掲載本文:
====================

同じ間違い方をする人はいらない!? 原発の規制機関には何が必要か(2/3 ページ)

» 2012年06月22日 11時00分 公開
[堀内彰宏,Business Media 誠]

日本と外国の原子力業界の違いは

山田 あらかじめ会場のみなさんからいただいたアンケートの中で目に付いたのは、原子力ムラのようなものは国際的なものなのか日本固有のものなのかということですね。両先生、その辺はいかがですか。

鈴木 私は外国の安全規制すべてに通じているわけではないので、多少勉強した程度の言い方になってしまいますが、やはり何にプライオリティを置くかということですね。先ほど、「事故が起きないこと」「人命を守ること」という2つの異なるプライオリティについてお話ししましたが、深層防護の考え方というのは国際的に受け入れられています。日本だけその解釈が特殊とは限らないかもしれませんが、日本はやはりかなり特殊な部分があっただろうと思います。

====================

提供一覧:
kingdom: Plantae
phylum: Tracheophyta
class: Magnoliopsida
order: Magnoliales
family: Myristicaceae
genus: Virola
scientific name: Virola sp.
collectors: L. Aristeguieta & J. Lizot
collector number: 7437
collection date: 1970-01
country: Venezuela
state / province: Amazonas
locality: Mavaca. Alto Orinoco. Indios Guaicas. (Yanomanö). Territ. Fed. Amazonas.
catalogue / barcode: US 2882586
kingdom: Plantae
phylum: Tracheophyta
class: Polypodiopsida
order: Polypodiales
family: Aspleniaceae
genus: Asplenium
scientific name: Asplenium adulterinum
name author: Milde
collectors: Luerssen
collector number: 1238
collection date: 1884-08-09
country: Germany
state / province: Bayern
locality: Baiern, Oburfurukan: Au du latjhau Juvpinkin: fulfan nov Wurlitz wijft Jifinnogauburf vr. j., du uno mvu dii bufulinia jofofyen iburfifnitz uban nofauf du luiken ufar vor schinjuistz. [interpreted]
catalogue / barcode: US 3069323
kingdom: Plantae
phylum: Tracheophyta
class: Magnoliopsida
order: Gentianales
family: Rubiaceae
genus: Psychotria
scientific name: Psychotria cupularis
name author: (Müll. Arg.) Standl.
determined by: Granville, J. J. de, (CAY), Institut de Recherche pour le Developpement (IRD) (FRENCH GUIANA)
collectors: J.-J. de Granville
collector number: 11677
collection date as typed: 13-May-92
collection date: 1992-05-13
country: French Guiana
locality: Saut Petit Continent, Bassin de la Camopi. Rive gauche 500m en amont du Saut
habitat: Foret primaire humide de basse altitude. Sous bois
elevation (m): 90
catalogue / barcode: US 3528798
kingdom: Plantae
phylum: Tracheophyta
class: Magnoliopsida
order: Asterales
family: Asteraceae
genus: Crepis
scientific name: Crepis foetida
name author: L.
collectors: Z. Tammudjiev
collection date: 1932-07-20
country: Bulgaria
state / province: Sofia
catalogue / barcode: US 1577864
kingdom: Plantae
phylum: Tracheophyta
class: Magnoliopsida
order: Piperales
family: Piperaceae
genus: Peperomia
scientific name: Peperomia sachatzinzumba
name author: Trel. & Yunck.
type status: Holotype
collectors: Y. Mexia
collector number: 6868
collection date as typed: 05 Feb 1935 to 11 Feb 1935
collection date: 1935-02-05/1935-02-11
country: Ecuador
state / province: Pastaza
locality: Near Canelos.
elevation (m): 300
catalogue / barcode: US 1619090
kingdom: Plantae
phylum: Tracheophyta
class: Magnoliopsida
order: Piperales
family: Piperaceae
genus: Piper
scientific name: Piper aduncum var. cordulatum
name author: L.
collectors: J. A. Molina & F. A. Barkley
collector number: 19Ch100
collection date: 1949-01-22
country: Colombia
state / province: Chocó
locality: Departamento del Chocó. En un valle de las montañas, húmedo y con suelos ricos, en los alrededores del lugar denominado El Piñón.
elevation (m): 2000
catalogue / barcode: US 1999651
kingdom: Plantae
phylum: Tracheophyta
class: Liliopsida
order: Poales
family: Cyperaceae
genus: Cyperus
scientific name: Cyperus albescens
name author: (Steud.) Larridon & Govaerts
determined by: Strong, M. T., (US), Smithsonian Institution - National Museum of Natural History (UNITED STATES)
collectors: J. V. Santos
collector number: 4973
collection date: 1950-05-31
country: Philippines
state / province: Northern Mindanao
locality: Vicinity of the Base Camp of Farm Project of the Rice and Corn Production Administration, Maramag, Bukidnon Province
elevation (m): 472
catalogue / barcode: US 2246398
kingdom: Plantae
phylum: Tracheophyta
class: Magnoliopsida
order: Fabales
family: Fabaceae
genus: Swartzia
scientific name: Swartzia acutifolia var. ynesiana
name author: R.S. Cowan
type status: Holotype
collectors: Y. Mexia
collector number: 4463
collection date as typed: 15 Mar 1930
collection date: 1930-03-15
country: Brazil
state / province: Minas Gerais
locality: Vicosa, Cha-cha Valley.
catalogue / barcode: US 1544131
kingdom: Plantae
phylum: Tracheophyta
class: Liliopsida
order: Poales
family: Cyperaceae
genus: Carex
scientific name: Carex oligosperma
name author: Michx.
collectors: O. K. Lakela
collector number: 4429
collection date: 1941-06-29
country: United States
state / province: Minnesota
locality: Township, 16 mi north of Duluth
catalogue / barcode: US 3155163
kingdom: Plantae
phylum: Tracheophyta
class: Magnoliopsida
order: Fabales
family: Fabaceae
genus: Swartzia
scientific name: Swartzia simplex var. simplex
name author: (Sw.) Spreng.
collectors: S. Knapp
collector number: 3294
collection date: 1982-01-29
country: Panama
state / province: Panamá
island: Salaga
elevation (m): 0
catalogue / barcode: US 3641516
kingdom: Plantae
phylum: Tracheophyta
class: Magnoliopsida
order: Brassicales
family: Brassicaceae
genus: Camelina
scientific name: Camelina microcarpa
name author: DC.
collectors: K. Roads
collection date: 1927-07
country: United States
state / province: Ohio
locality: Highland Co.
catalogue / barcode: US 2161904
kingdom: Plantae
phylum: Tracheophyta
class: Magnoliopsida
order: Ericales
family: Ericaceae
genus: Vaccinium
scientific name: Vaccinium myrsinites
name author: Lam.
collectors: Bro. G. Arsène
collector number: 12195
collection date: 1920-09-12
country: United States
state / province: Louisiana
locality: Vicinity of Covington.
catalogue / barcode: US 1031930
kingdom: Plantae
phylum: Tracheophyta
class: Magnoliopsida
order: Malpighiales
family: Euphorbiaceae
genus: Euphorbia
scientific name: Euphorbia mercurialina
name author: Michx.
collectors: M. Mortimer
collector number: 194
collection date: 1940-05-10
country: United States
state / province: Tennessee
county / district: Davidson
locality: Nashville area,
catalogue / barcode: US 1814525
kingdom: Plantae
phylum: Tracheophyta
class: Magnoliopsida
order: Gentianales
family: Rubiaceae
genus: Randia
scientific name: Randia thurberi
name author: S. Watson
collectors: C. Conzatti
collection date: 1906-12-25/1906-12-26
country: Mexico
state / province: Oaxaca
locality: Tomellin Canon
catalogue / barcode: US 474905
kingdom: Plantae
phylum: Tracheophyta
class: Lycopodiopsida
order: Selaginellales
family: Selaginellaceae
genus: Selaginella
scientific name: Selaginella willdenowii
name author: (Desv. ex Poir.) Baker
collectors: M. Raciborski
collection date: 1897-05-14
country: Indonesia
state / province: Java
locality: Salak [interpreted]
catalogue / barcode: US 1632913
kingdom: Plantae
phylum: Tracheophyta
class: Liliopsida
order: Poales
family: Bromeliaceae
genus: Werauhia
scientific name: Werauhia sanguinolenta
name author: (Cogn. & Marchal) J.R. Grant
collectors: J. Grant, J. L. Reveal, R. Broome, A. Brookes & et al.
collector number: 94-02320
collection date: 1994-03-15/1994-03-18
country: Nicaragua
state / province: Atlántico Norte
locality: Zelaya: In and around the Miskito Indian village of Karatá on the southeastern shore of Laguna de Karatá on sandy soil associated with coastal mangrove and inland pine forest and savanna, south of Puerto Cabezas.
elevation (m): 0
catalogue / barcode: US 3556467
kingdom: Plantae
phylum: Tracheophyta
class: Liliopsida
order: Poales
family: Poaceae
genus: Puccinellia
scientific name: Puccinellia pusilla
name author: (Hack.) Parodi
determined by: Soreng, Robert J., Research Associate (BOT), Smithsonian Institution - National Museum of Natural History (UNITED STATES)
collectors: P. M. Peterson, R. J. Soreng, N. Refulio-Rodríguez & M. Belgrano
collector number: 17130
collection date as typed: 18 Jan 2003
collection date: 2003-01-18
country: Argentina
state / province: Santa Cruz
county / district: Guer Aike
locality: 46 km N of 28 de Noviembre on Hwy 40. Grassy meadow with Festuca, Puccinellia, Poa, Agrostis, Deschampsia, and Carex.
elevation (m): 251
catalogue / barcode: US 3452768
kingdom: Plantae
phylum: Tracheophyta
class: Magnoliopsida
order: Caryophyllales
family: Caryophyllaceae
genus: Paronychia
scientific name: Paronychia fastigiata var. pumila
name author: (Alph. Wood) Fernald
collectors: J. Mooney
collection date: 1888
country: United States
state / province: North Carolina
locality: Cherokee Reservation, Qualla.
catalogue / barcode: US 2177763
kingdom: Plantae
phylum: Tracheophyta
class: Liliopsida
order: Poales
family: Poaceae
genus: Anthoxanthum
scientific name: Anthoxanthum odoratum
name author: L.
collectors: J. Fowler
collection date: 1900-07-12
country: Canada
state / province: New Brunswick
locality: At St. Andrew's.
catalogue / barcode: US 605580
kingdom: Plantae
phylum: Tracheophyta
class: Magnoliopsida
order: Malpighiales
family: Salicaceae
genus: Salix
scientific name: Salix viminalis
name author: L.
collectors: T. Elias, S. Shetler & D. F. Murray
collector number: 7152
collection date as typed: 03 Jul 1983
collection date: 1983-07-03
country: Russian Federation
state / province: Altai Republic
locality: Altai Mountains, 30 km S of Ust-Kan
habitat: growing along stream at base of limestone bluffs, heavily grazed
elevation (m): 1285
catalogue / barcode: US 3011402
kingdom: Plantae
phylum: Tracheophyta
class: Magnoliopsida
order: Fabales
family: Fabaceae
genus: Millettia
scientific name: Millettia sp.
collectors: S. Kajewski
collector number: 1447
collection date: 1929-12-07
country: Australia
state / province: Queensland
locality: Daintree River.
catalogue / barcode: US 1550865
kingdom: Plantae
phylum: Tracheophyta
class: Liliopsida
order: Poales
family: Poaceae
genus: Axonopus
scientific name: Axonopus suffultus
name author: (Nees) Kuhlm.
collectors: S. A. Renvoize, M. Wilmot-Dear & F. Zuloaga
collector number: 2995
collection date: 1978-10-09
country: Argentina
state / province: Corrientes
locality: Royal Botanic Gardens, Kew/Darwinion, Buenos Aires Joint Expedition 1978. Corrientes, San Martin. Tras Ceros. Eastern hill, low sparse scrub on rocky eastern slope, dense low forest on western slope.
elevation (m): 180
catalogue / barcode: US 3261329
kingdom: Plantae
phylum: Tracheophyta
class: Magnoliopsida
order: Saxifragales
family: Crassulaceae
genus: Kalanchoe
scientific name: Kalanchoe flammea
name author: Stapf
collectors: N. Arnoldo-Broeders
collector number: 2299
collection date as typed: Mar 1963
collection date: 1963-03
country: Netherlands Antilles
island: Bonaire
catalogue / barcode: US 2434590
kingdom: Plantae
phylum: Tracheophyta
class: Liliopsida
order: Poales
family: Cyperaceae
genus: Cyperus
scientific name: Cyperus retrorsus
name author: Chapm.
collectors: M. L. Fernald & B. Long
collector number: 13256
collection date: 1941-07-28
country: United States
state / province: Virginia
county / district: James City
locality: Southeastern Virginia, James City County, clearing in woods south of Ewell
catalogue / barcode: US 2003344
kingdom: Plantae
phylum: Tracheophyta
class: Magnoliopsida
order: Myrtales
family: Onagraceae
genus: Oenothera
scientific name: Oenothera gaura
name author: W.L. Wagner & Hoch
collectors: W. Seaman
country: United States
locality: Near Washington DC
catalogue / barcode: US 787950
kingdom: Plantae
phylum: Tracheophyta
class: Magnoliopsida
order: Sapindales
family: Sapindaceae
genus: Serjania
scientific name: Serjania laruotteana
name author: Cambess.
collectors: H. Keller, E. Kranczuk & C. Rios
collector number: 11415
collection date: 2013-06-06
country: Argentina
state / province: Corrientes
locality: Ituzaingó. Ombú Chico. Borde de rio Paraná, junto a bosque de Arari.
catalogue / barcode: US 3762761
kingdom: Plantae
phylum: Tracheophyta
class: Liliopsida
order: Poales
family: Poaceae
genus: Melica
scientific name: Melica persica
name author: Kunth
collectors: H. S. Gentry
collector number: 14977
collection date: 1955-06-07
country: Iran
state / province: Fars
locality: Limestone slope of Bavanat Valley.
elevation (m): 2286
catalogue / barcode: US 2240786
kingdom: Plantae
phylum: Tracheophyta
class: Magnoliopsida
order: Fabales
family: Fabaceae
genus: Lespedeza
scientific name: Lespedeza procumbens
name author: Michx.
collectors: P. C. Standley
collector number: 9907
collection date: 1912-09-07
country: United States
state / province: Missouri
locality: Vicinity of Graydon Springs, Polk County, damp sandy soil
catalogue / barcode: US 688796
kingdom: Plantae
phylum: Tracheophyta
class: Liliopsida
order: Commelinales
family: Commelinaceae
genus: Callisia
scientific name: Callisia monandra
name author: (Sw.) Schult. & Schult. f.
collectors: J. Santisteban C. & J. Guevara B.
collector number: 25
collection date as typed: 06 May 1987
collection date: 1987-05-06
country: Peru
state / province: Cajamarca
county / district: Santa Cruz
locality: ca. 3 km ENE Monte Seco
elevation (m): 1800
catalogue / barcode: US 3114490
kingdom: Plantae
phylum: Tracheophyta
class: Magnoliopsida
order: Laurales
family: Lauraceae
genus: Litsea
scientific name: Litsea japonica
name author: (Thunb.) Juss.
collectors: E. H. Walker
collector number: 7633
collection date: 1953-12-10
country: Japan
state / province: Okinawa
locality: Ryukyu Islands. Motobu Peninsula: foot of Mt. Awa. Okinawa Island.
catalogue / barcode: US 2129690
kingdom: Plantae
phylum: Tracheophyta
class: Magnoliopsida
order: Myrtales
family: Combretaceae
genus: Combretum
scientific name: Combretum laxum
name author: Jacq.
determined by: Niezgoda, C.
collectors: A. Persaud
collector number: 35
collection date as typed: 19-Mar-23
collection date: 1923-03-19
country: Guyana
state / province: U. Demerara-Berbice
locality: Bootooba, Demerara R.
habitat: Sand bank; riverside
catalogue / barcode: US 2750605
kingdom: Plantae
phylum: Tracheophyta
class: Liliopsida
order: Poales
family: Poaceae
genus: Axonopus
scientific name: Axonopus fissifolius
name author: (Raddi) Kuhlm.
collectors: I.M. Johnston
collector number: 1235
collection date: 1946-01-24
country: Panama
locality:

====================

作業指示 A:
原発の規制機関についての記事を読み、次の問いに答えてください。
(i) この記事が公開された日時はいつですか。
(ii) 山田がアンケートの中で目に付いたと述べたのは、どのような問いですか。
(iii) 鈴木が先ほど話したと述べている2つの異なるプライオリティは何ですか。
作業指示 B:
原発の規制機関についての記事のうち、「鈴木 私は外国の安全規制すべ」から始まり「分があっただろうと思います。」で終わる部分を、一字も変えずに書き写してください。
上の一覧はこの作業には関係しません。

解答欄 A:
(i) 2012年06月22日 11時00分
(ii) 原子力ムラのようなものは国際的なものなのか日本固有のものなのかという問い
(iii) 「事故が起きないこと」と「人命を守ること」

解答欄 B:
鈴木 私は外国の安全規制すべてに通じているわけではないので、多少勉強した程度の言い方になってしまいますが、やはり何にプライオリティを置くかということですね。先ほど、「事故が起きないこと」「人命を守ること」という2つの異なるプライオリティについてお話ししましたが、深層防護の考え方というのは国際的に受け入れられています。日本だけその解釈が特殊とは限らないかもしれませんが、日本はやはりかなり特殊な部分があっただろうと思います。